In order to accurately measure the level outside the core, several pressure detectors (P1 to PX on the left of Figure 2), should be installed at equal distance (A) from each other. The smaller the distance A is, the higher will be the precision of measurement. If we define ΔP as the pressure difference between any two adjacent sensors, when ΔP is zero, there is no water at that level—this is the case between P2 and P3 in Figure 2—and if ΔP equals A(SG), that means that there is no steam at that elevation. (SG is the specific gravity at the actual temperature.) By this method, both the level of the boiling surface (Ls) and the pressure at that elevation (Ps) can be determined. (The resulting Ls reading is the same as the one detected by LT-N in Figure 1.)
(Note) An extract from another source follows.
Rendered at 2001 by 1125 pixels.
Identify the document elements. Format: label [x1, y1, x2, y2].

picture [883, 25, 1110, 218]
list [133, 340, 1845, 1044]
The all-important steam/water ratio

Figure 2: The red arrows show the steam, the blue arrows the water flow. Readings of P1, P2, etc. to PX (on the left) measure the level and steam/water ratio outside the core.

 The various combinations of these measurements can be used to obtain the following information:

  • Steam/water ratio (S/W) at any elevation is S/W =  ΔP/A(SG).
  • Collapsed total water level is Lc  =  ΔPs/(PX – P1).
  • Total S/W in the whole reactor  S/Wr = (PX – P1)/L(SG).
  • Steam/water ratio of the boiling column of water from up to the elevation Ls is S/Ws = (PX – Ps)/Ls(SG).

I would provide both the d/p cells (Figure 1) and the pressure detectors (Figure 2) with battery backup and with wireless output signal backup, so that if either the regular power supply fails, or the regular output signal wires are damaged, the level information will still be available and can be read not only in the control room, but anywhere.

At Fukushima and in many American BWR reactors, level inside the core was/is not measured at all. During emergencies when the regular water supply is lost, the in-core level is not the same as the ex-core reading, yet it is the in-core measurements that are critical in deciding when emergency cooling is needed.

The solution to this unacceptable situation is not only to measure the in-core level, but when the fuel rods are about to be uncovered, automatically start emergency cooling by opening the gravity flow from elevated open or from pressurized closed tanks (or from helicopters, fire engines, etc.).

As to the method of detecting the in-core water level, I would use probes designed to measure the temperature at the different elevations in the core (Figure 2). The temperatures at the different elevations reflect the steam/water ratio, because water is a better heat conductor than steam, and therefore, the probe temperature will rise as the proportion of steam bubbles rise.